Now, even after appropriate deductions for the TVCA’s caveats and its tendency to make optimistic revenue projections, the business park is set to generate a considerable income, which could seriously reduce the airport’s dependence on public subsidy.

We have to acknowledge, however, that establishing a successful business park demands some expertise.  And, Chris Musgrave of TILL, the developer of Wynyard Business Park, has expertise in precisely that field.  TILL, as a private enterprise, wants to see a return on its investment as quickly as possible.  It is not the responsibility of the developers to address the issues of the wider economic impact of the business park; it the authority’s and Ben Houchen’s. It is also their responsibility to ensure that the public gets value for money from its investment I the airport enterprise.


The business park, as it appears, is set to generate a considerable income. But Houchen’s first step was to turn this into a joint venture with a private company. The shareholding is split 50-50, and so presumably the revenue is split 50-50.  But on the authority’s side, the other shareholder is the airport company, TIAL, which is controlled by Goosepool 2019, in which Stobart Aviation has a 25% stake.  So, Stobart will also be entitled to some return from the business park as well.

Was this necessary to create the business park?  No. Establishing a business park demands expertise, but a joint venture partnership is not the only way to attract it.

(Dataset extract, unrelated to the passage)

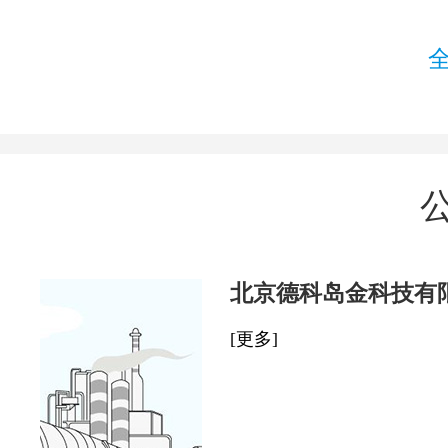
北京德科岛金科技有
[更多]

When the TVCA announced that the airport would be a joint venture partnership with Stobart Aviation, it declared falsely that a similar arrangement has been reached at Cardiff Airport when it was brought back into public ownership. In fact, Cardiff Airport is owned 100% by the Welsh government, and it uses no private airport operator. A business park has also now been established on land adjacent to Cardiff Airport, at a site called Bro Tathan. A company has been set up to run this, and that company is 100% owned by the Welsh government. Therefore 100% of the revenue from the business park belongs to the Welsh government.

Could Houchen have followed the example of the Welsh government?  It is up to him to explain why he did not do so.